Lumiscript
Industry
SaaS / AI Tool
Year
2025 - Current
Client
Manus
Services
Full-Stack Development, AI Engineering, Product Design
Description
An AI-Powered Transcription Engine for Short-Form Creators Lumiscript is a full-stack SaaS platform that transforms TikTok videos and Instagram Reels into timestamped, multi-language scripts with visual storyboards and creative direction analysis. Designed for content creators and agencies who reverse-engineer viral content, it automates the tedious process of manually transcribing, translating, and breaking down short-form videos into actionable production blueprints.
The Challenge: A Fragmented Creator Workflow Content creators studying viral short-form videos face a painfully manual process: transcribing audio by ear, screenshotting key frames one by one, and guessing at the creative strategy behind a video's success. Existing transcription tools only output raw text with no visual context, no scene analysis, and no multi-language support, forcing creators to juggle multiple disconnected tools.
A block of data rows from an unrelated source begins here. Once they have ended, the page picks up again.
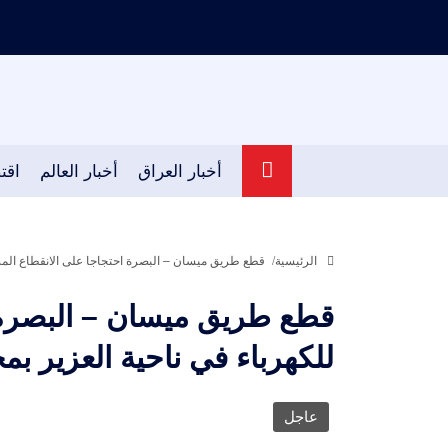
أخبار العراق
أخبار العالم
اقت
الرئيسية
قطع طريق ميسان – البصرة احتجاجا على الانقطاع المس
قطع طريق ميسان – البصرة 
للكهرباء في ناحية العزير ب
عاجل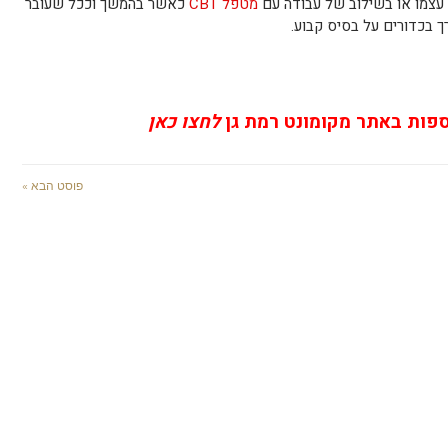
 עצמו או בשילוב של עבודה עם
מטפל CBT
כאשר בהמשך וככל שעובר
 בכדורים על בסיס קבוע.
ספות באתר מקומונט רמת גן
לחצו כאן
פוסט הבא »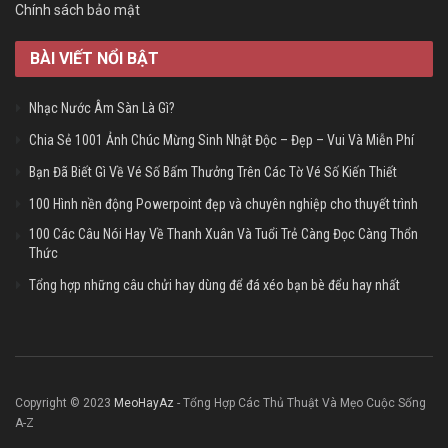
Chính sách bảo mật
BÀI VIẾT NỔI BẬT
Nhạc Nước Âm Sàn Là Gì?
Chia Sẻ 1001 Ảnh Chúc Mừng Sinh Nhật Độc – Đẹp – Vui Và Miễn Phí
Bạn Đã Biết Gì Về Vé Số Bấm Thưởng Trên Các Tờ Vé Số Kiến Thiết
100 Hình nền động Powerpoint đẹp và chuyên nghiệp cho thuyết trình
100 Các Câu Nói Hay Về Thanh Xuân Và Tuổi Trẻ Càng Đọc Càng Thổn
Thức
Tổng hợp những câu chửi hay dùng để đá xéo bạn bè đểu hay nhất
Copyright © 2023
MeoHayAz
- Tổng Hợp Các Thủ Thuật Và Mẹo Cuộc Sống
A-Z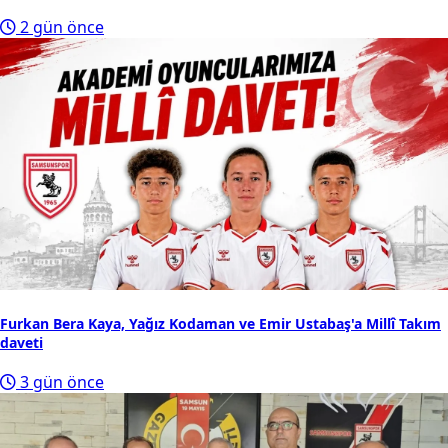
2 gün önce
Furkan Bera Kaya, Yağız Kodaman ve Emir Ustabaş'a Millî Takım
daveti
3 gün önce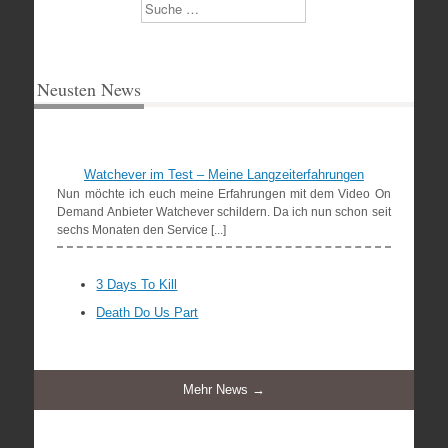
Suchen
Neusten News
Watchever im Test – Meine Langzeiterfahrungen
Nun möchte ich euch meine Erfahrungen mit dem Video On
Demand Anbieter Watchever schildern. Da ich nun schon seit
sechs Monaten den Service [...]
3 Days To Kill
Death Do Us Part
Mehr News →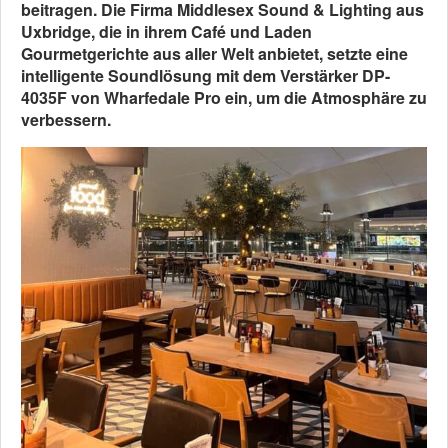
beitragen. Die Firma Middlesex Sound & Lighting aus
Uxbridge, die in ihrem Café und Laden
Gourmetgerichte aus aller Welt anbietet, setzte eine
intelligente Soundlösung mit dem Verstärker DP-
4035F von Wharfedale Pro ein, um die Atmosphäre zu
verbessern.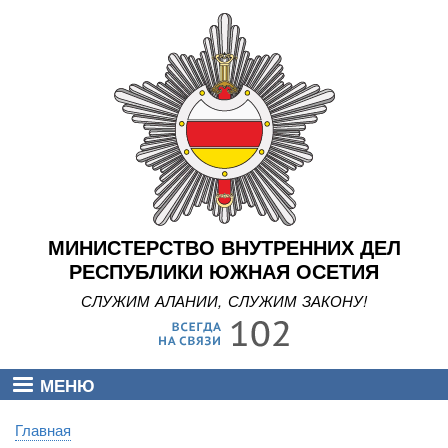
Перейти
к
основному
содержанию
МИНИСТЕРСТВО ВНУТРЕННИХ ДЕЛ
РЕСПУБЛИКИ ЮЖНАЯ ОСЕТИЯ
СЛУЖИМ АЛАНИИ, СЛУЖИМ ЗАКОНУ!
МЕНЮ
Главная
Строка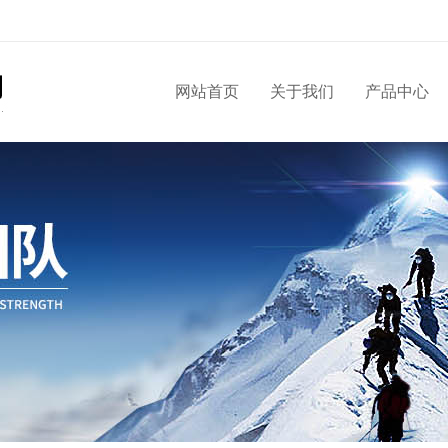
网站首页
关于我们
产品中心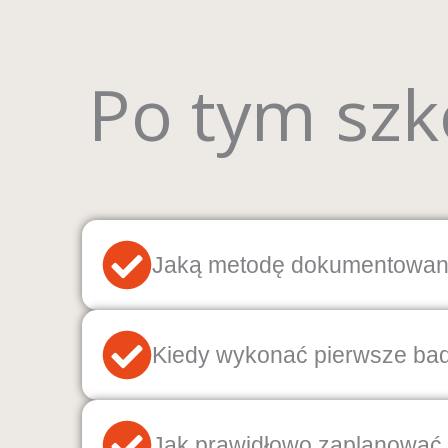
Po tym szk
Jaką metodę dokumentowani
Kiedy wykonać pierwsze ba
Jak prawidłowo zaplanować 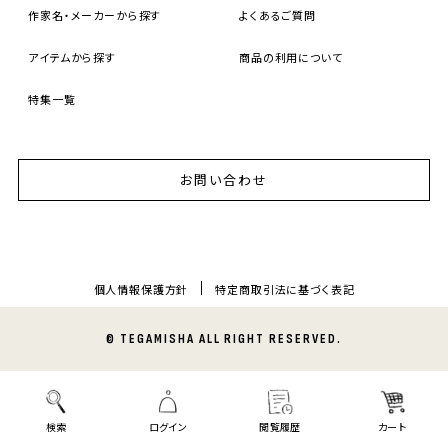
作家名・メーカーから探す
よくあるご質問
アイテムから探す
商品の利用について
特集一覧
お問い合わせ
個人情報保護方針
特定商取引法に基づく表記
© TEGAMISHA ALL RIGHT RESERVED.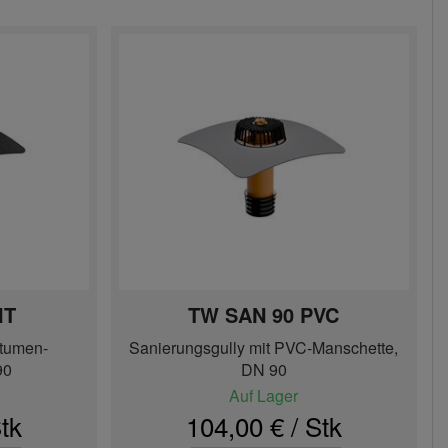
IT
TW SAN 90 PVC
itumen-
Sanierungsgully mit PVC-Manschette,
90
DN 90
Auf Lager
tk
104,00 € / Stk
Additionally, videos without direct speech, such as skits set to background music, are mishandled entirely by standard speech-to-text engines, producing hallucinated transcripts instead of useful visual breakdowns.
The Solution: An Intelligent, End-to-End Analysis Pipeline I architected a multi-stage AI pipeline that goes far beyond basic transcription. The system downloads videos via yt-dlp and Apify, runs Whisper for speech-to-text, then passes the output through a custom LLM-based audio classifier (Gemini 2.5 Flash) that distinguishes direct speech from background music or singing, routing each video to the correct analysis path. Talking videos receive timestamped transcripts with synchronized storyboard screenshots, scene breakdowns, and a four-pillar Creative Direction analysis (Attention Hooks, Emotional Triggers, Pacing & Rhythm, Special Effects). Non-talking skit videos are automatically detected and processed through a visual analysis pipeline with scene-change detection and on-screen text extraction. The entire stack, React 19, tRPC, Drizzle ORM, TiDB, and S3, was built for production from day one.
Intelligent Audio Classification: Engineered a custom LLM classifier that analyzes Whisper output to distinguish direct speech from background music and singing, correctly routing 100% of skit-style videos to the visual analysis pipeline instead of producing hallucinated transcripts.
Multi-Language Reach: Built real-time translation into 4 languages (English, German, Japanese, Korean) with one-click copy and export (.txt, .srt, .zip), enabling creators across regions to study content in their native language.
Rapid Creator Adoption: Achieved 1.23K page views and 278 unique visitors within the first 55 days of launch, with 50+ creators across different regions using the platform daily to reverse-engineer viral content strategies.
Full AI Pipeline Orchestration: Integrated Whisper, Gemini 2.5 Flash Vision, ffmpeg, yt-dlp, and Apify into a single automated pipeline that processes a video from URL to full creative breakdown in under 60 seconds.